We use Lloyds TSB offshore and we have had no trouble with our accounts. We opened a GBP, a EUR, and a USD account with them. There was no opening balance requirement and monthly fees only if your total balance falls below a certain amount. It is easy to transfer between the USD and EUR accounts but have to call to make a transfer out of the sterling account into the others. It takes about a month or so so get the account set up with quite a lengthy paperwork process but we have been happy with it thus far.


----------



## mousefai (Nov 19, 2013)

BBCWatcher said:


> Back all the way up here.... What do you need from a bank (or banks)?




huh?


----------



## mousefai (Nov 19, 2013)

lovestravel said:


> We use Lloyds TSB offshore and we have had no trouble with our accounts. We opened a GBP, a EUR, and a USD account with them. There was no opening balance requirement and monthly fees only if your total balance falls below a certain amount. It is easy to transfer between the USD and EUR accounts but have to call to make a transfer out of the sterling account into the others. It takes about a month or so so get the account set up with quite a lengthy paperwork process but we have been happy with it thus far.




there isnt any lloyds tsb in HONG KONG tho


----------



## lovestravel (Apr 9, 2012)

There are no Lloyds TSB in USA either. We opened our account prior to moving to the UK and plan to keep these accounts open as long as can. We had to ship everything to Isle of Man. Lloyds offers sterling, euro and usd accounts if you are interested. Not sure if they offer accounts to residents in your country but you can check.


----------



## BBCWatcher (Dec 28, 2012)

mousefai said:


> huh?


What do you use a bank for? What do you need a bank (or banks) to do for you?

HSBC doesn't want to serve you, so maybe we'll have some advice. Except we don't know yet what you need from a bank (or banks). Apparently you want to have a bank account in Hong Kong -- we learned that much. OK, why? Do you work in Hong Kong and want to receive you salary there?
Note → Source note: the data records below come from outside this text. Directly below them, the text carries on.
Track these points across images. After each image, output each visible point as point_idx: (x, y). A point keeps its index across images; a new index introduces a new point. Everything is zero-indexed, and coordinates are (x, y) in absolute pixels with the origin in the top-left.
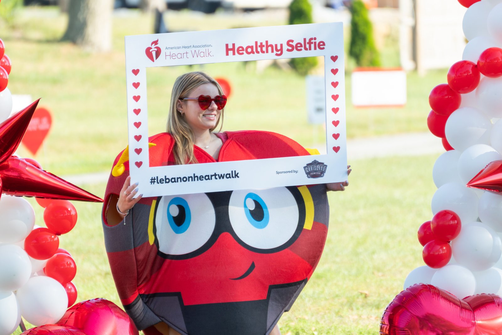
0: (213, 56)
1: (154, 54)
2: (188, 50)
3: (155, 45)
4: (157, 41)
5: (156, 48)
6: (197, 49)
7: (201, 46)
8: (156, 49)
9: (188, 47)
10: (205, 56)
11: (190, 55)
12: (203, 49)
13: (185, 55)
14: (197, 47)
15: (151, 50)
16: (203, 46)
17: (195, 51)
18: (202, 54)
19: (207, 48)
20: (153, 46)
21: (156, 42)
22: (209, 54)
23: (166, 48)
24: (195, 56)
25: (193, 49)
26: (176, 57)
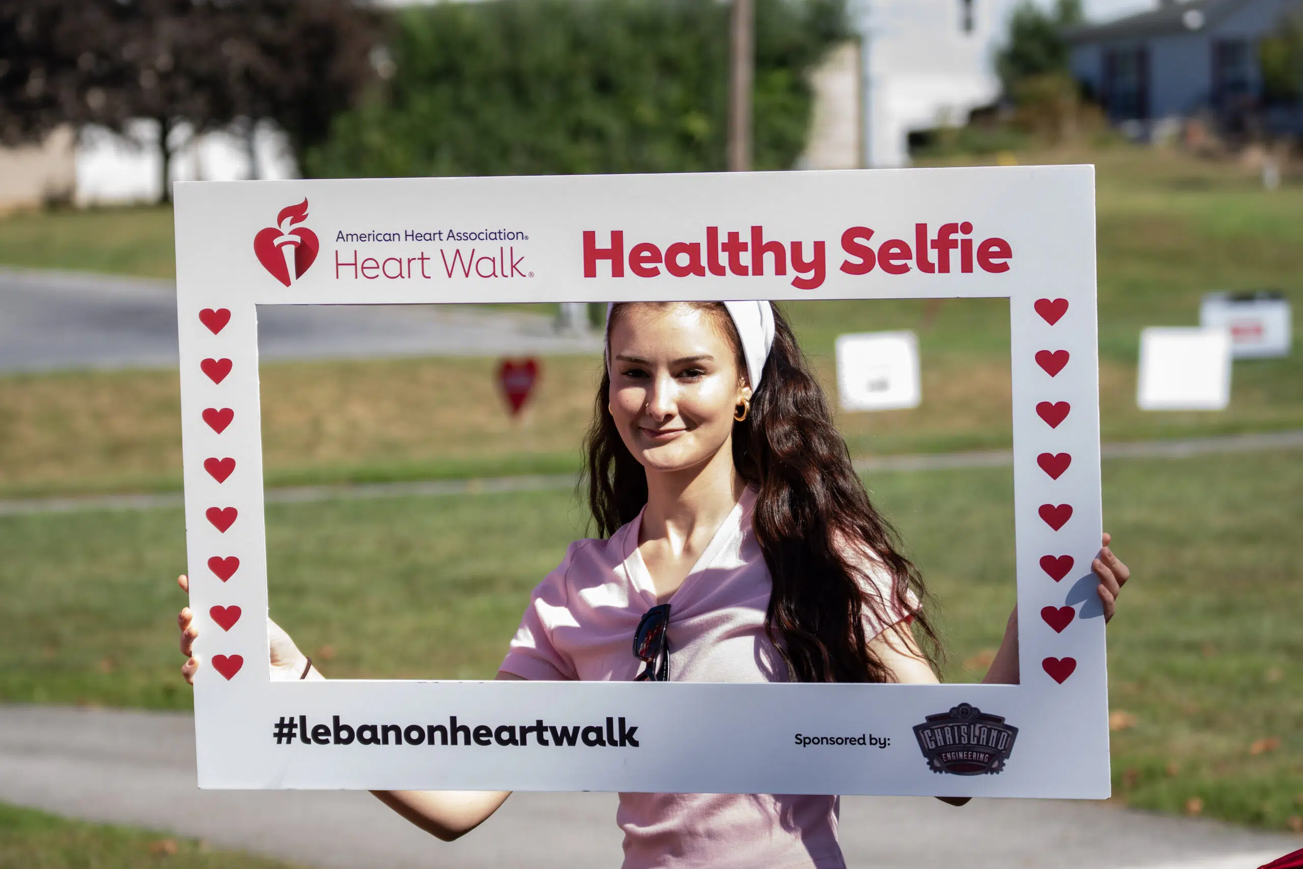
0: (531, 274)
1: (289, 254)
2: (431, 249)
3: (292, 223)
4: (305, 205)
5: (293, 232)
6: (465, 247)
7: (482, 236)
8: (297, 239)
9: (427, 237)
10: (498, 272)
11: (435, 266)
12: (490, 248)
13: (416, 265)
14: (466, 237)
15: (277, 242)
16: (488, 236)
17: (458, 251)
18: (486, 267)
19: (506, 244)
20: (287, 226)
21: (297, 212)
22: (513, 267)
23: (340, 236)
24: (458, 270)
25: (450, 247)
26: (379, 272)
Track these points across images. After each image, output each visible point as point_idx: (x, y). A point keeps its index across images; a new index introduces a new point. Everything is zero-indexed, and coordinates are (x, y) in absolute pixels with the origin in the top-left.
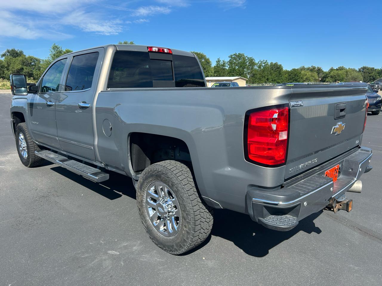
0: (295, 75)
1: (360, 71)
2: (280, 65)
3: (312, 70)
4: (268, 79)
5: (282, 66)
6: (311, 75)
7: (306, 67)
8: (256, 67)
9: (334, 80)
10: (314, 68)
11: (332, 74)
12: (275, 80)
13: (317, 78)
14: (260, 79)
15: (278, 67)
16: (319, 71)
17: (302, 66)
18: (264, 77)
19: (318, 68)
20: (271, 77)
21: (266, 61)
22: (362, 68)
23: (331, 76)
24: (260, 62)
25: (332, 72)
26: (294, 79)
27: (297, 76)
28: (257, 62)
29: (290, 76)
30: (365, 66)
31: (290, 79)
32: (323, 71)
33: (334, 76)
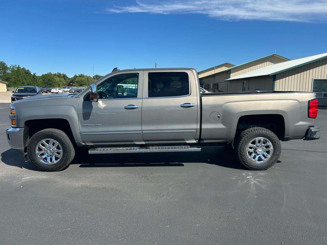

What do you want to use your bank for?

If we know that sort of information, then we might have some better recommendations for you.


----------



## mousefai (Nov 19, 2013)

new update:

hsbc just closed my hk premier acct (credit card).

**** them and saying good bye

i take my bsiness elsewhere


----------



## Bevdeforges (Nov 16, 2007)

I suspect that's precisely what they were hoping you'd do. 
Cheers,
Bev


----------



## Bellthorpe (Jun 23, 2013)

What reason did the bank give for cancelling this account?


----------



## ForeignBody (Oct 20, 2011)

You are not helping us to understand your position or contribute to the discussion. What reasons did the bank give for the closures? Why would you need accounts with minimal deposits in five countries?


----------



## Oceanstock (Sep 2, 2016)

I had a very bad experience with HSBC Jersey. Unless I assume you are very rich they are very incompetent. I lost two months just to try to open a stock account with them, which eventually failed. 

I am considering opening an account with TD Direct, anyone has done business with them ? 

Thanks.


----------